The Torah reading of Dvarim always immediately precedes the week that contains the fast day of Tisha B’Av. The relationship between the Torah reading and the events of national tragedy that Tisha B’Av marks are obvious even to the most cursory glance at the Torah reading of Dvarim. The word eycha, which signifies tragic amazement at the turn of events, occurs in Dvarim and in the Book of Lamentations (Eycha) as well. The words of Moses in Dvarim predict the spiritual downfall of Israel in its land and its eventual physical national destruction and its exile from its land. Yet, there is an even deeper connection between the words of Moses in Dvarim and the commemoration of the tragedies of Israel on the day of Tisha B’Av. And it is regarding this deeper, almost hidden connection, that I wish to write these following few sentences.
The entire discourse of Moses in the Book of Dvarim is one of close scrutiny of past events and of unrelenting honesty regarding those events. We all know that admitting past error is a most difficult process. It demands honesty, courage, forthrightness and unequivocation. In Moses’ review of Israel’s forty years in the desert, all of these qualities are amply present and duly demonstrated. For only through an honest appraisal of the past, painful as that may be, can one learn the appropriate lessons from which future improvements in life may be realized. The Torah abhors falseness and disdains “whitewashing” people, even great people, and events. Only the truth can instruct us and allow us to better ourselves and our society. All of Torah is true to this overriding principle of honesty, and the Book of Dvarim is the clearest example of this principle at work in the works of the Bible. And this is also its innate bond and strong connection to Lamentations/Eycha. For the words and descriptions that appear in Eycha are searingly true and painfully honest. The prophet Jeremiah allows for no romanticization of Jewish destruction and exile. His description of the horrors of defeat and despair, of hunger and disease, of the destruction of Temple and national sovereignty, know no soft edges or glib comfort and/or weak reassurances. There is no room for false heroics or romanticization of martyrdom in the words of the prophet. False comfort is often counter-productive. The lessons of Eycha require study and internalization. Hence, they must be left in their unvarnished honesty and not prettied up to fit later sensitivities.

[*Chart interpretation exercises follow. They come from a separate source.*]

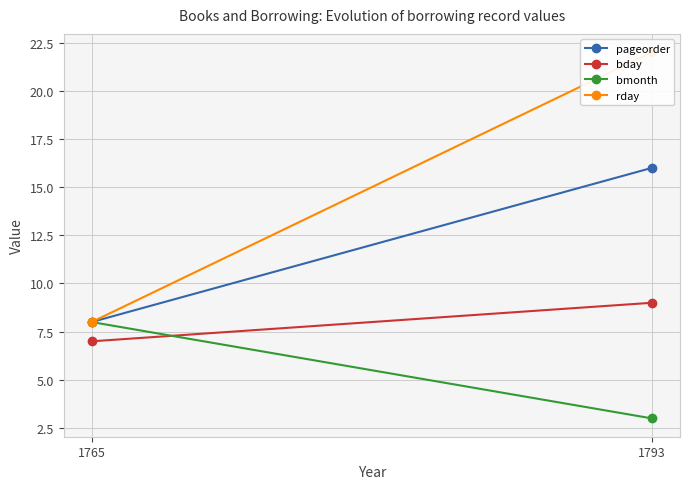

What is the total value across all series at 1793?

50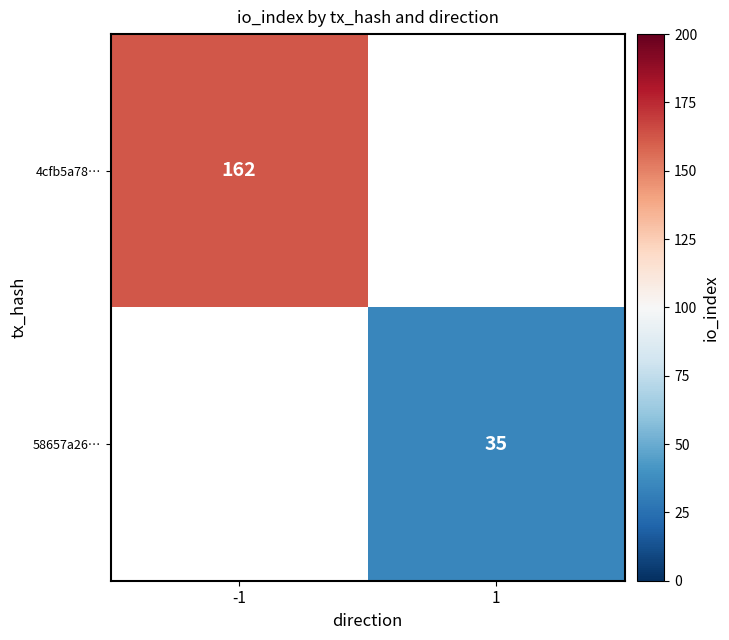

The value of 58657a26… at 1 is 54. True or false?

False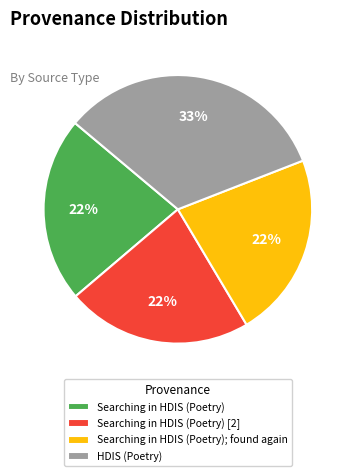

What is the largest slice in the pie chart?

HDIS (Poetry)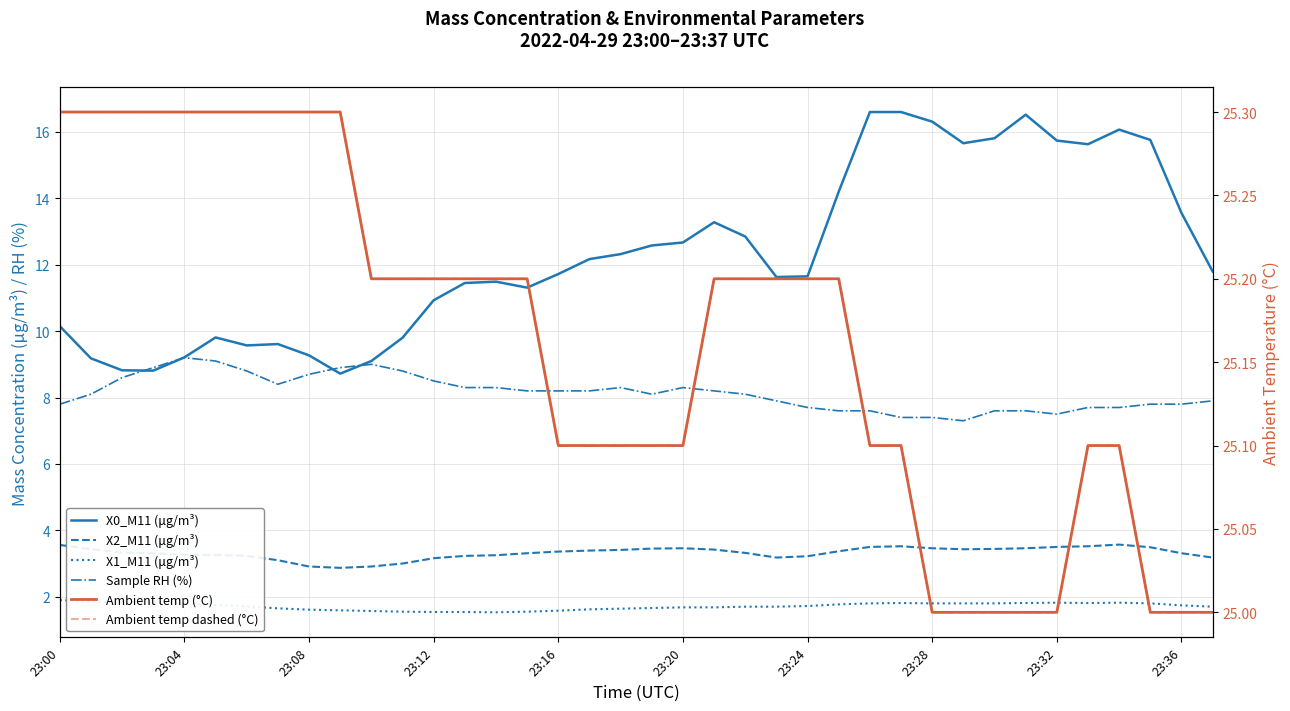

What position from the right is 13?

25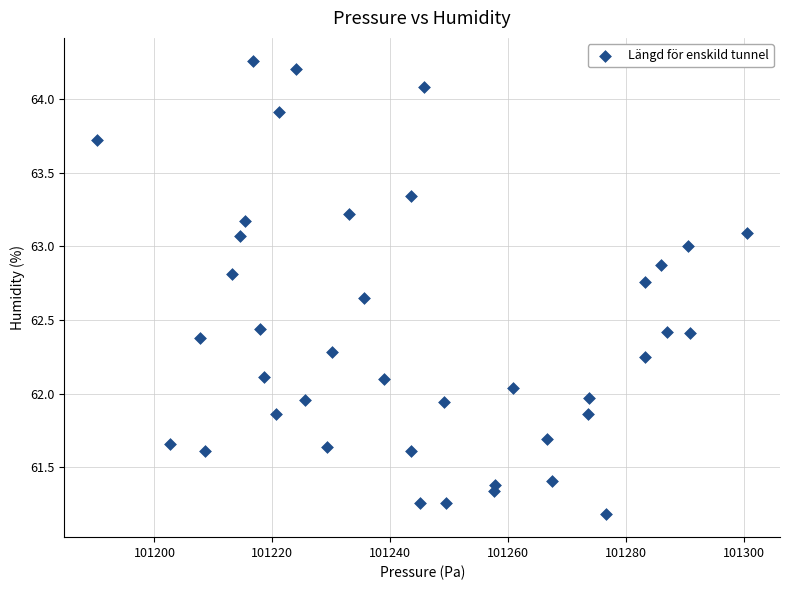

What is the range of X values (max minus min)?

110.3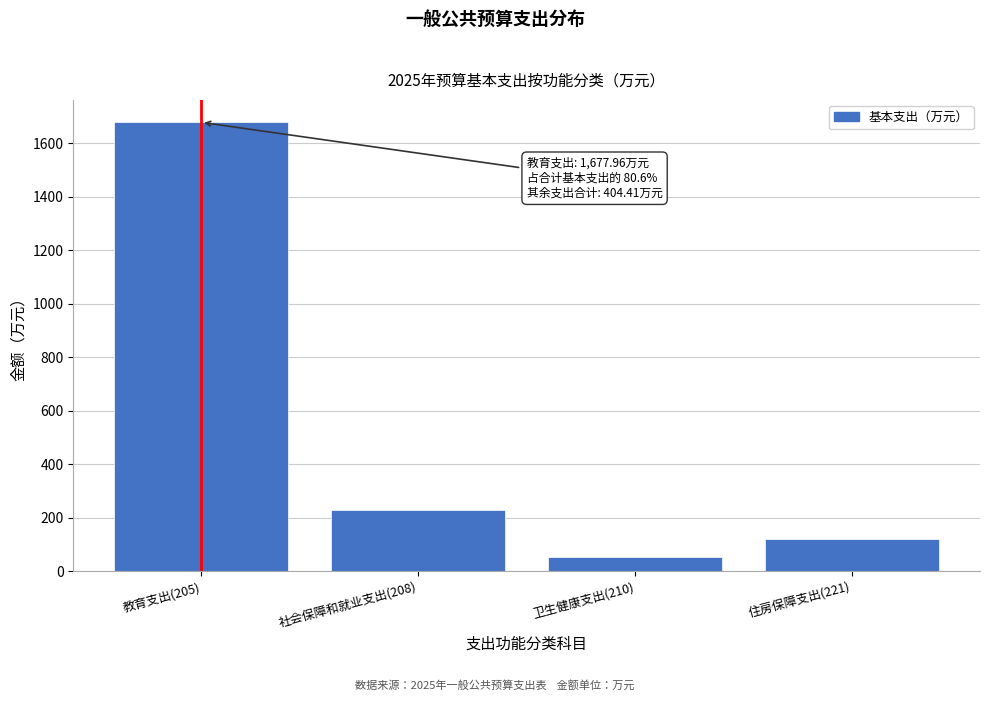

Reading right to left, list all the values displayed in this chart.

住房保障支出(221)=122.2	卫生健康支出(210)=54.4	社会保障和就业支出(208)=227.8	教育支出(205)=1678.0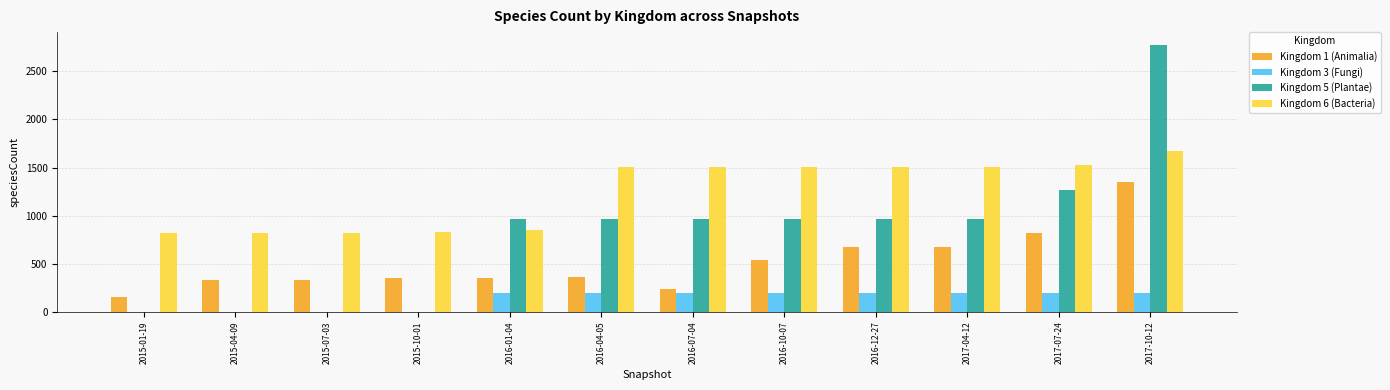

Between 2015-04-09 and 2016-04-05, which series saw the biggest shift?

Kingdom 5 (Plantae)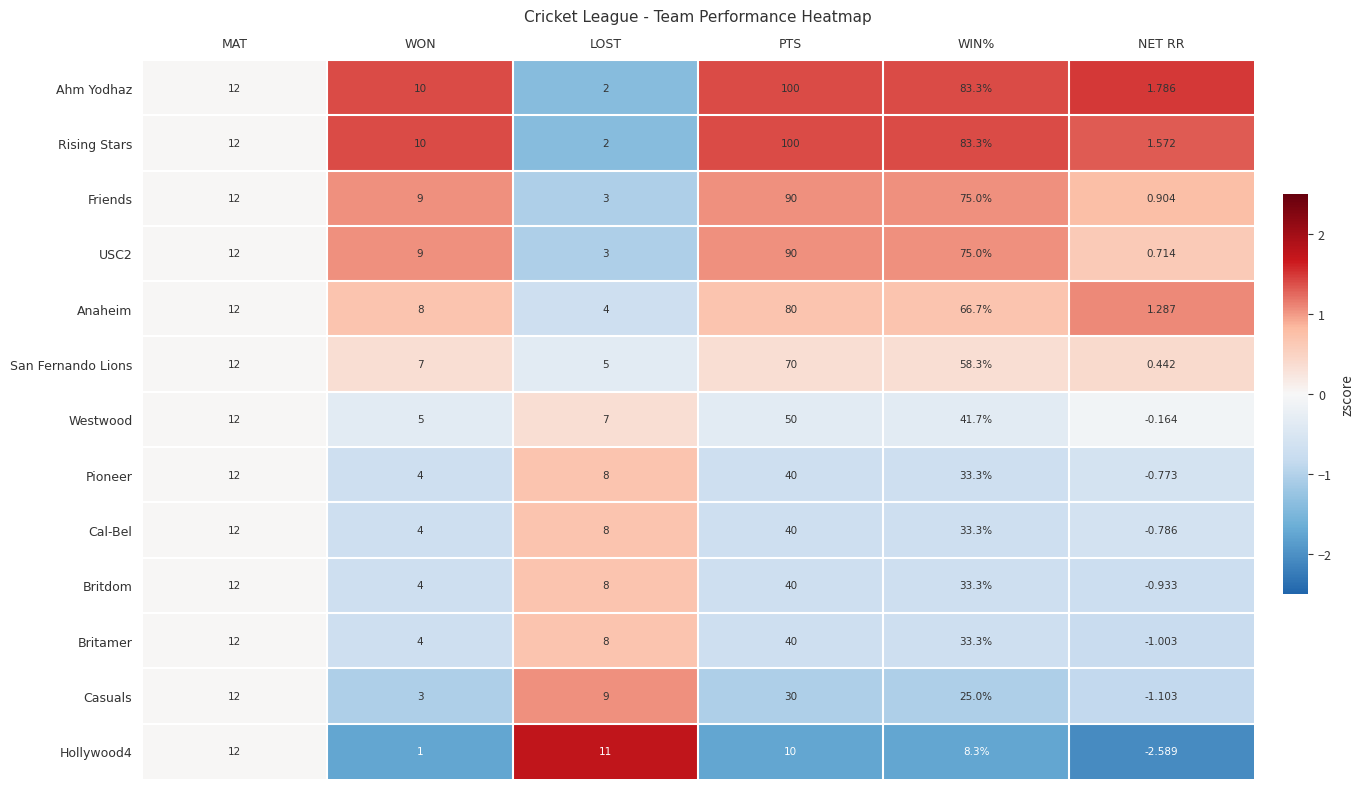

List the labels in order of Anaheim value, smallest first.

NET RR, LOST, WON, MAT, WIN%, PTS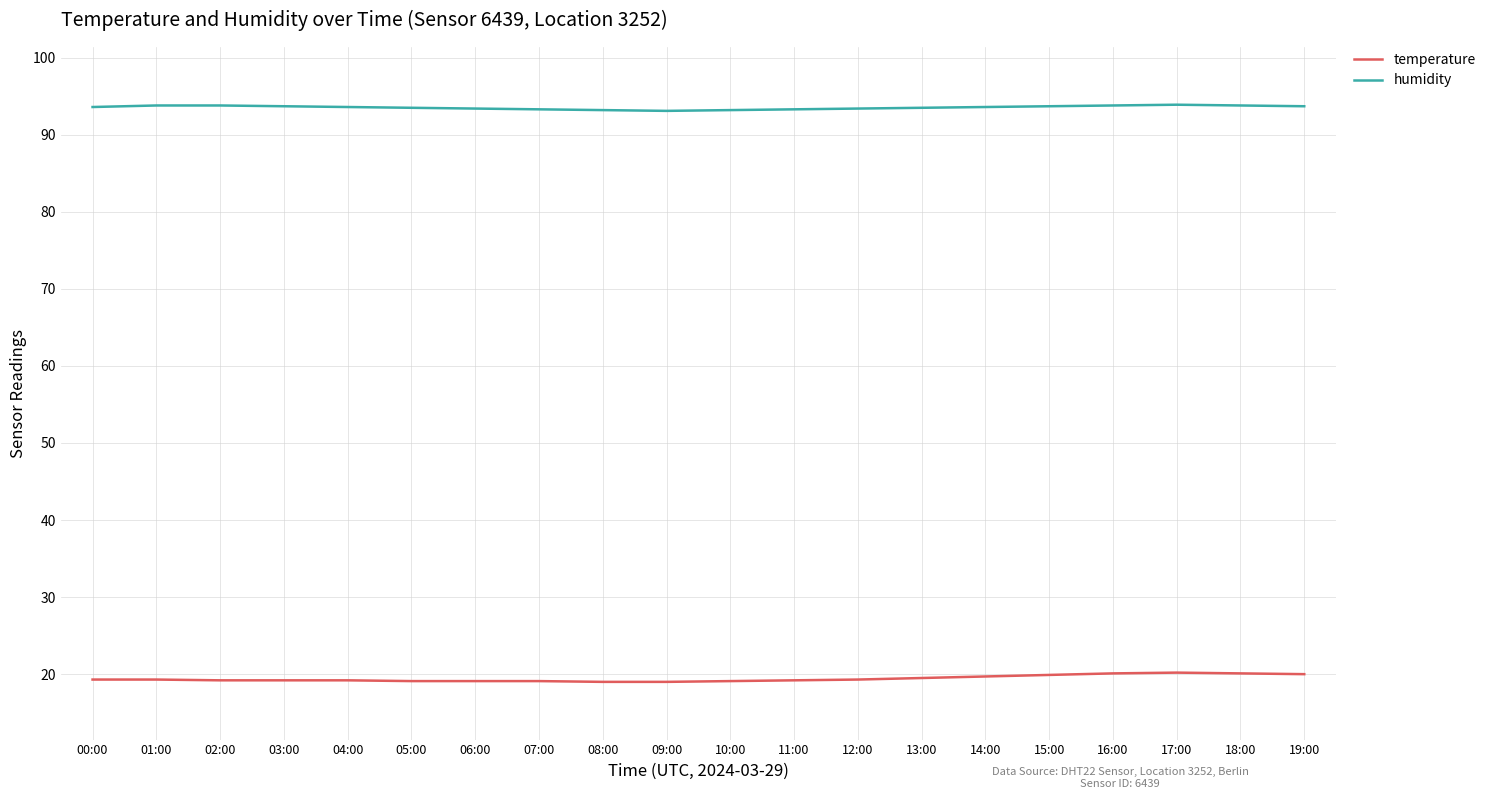

The value of temperature at 05:00 is 29.2. True or false?

False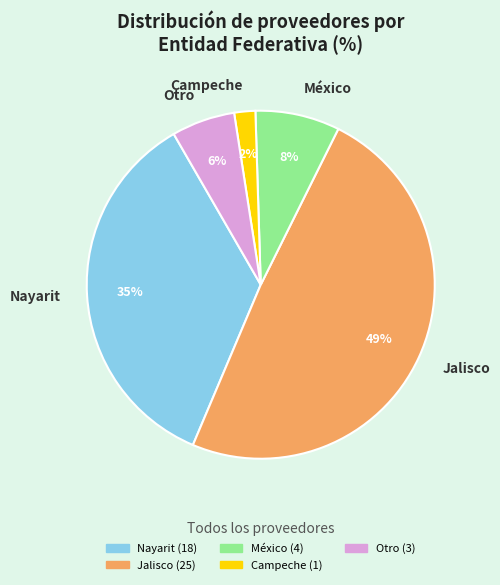

Is it true that Otro is 6% of the pie?

True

Our generation is plagued by a dishonest sense of observation and reality. We wish to be told pleasant things and soothing reassurances, even if they be not true. We are looking for emotional highs and feel-good faith and are averse to digging the trenches of apparently minute ritual observances and the vagaries of everyday life. The whole bloody story of this most tragic of human centuries is one of self-deception and unwarranted naive faith in the powers of social ideas and societal engineering. The blindness of the West as to the true aims and policies of Hitler, the willing turning away of its gaze by the Left to the realities of the policies and actions of Lenin and Stalin, are but two bitter examples of the cost in lives and humanity of the folly of being unrealistic and patently dishonest. This tendency towards willful self-deception is still alive and well in the Jewish world today. The formidable forces, both external and within Israel, arrayed against Jewish survival are aided and abetted by well-meaning but hopelessly unrealistic and naive Jews themselves. Not to have learned anything about non-Jewish enmity and assimilatory practices and life-style is a form of national suicide. It should be opposed.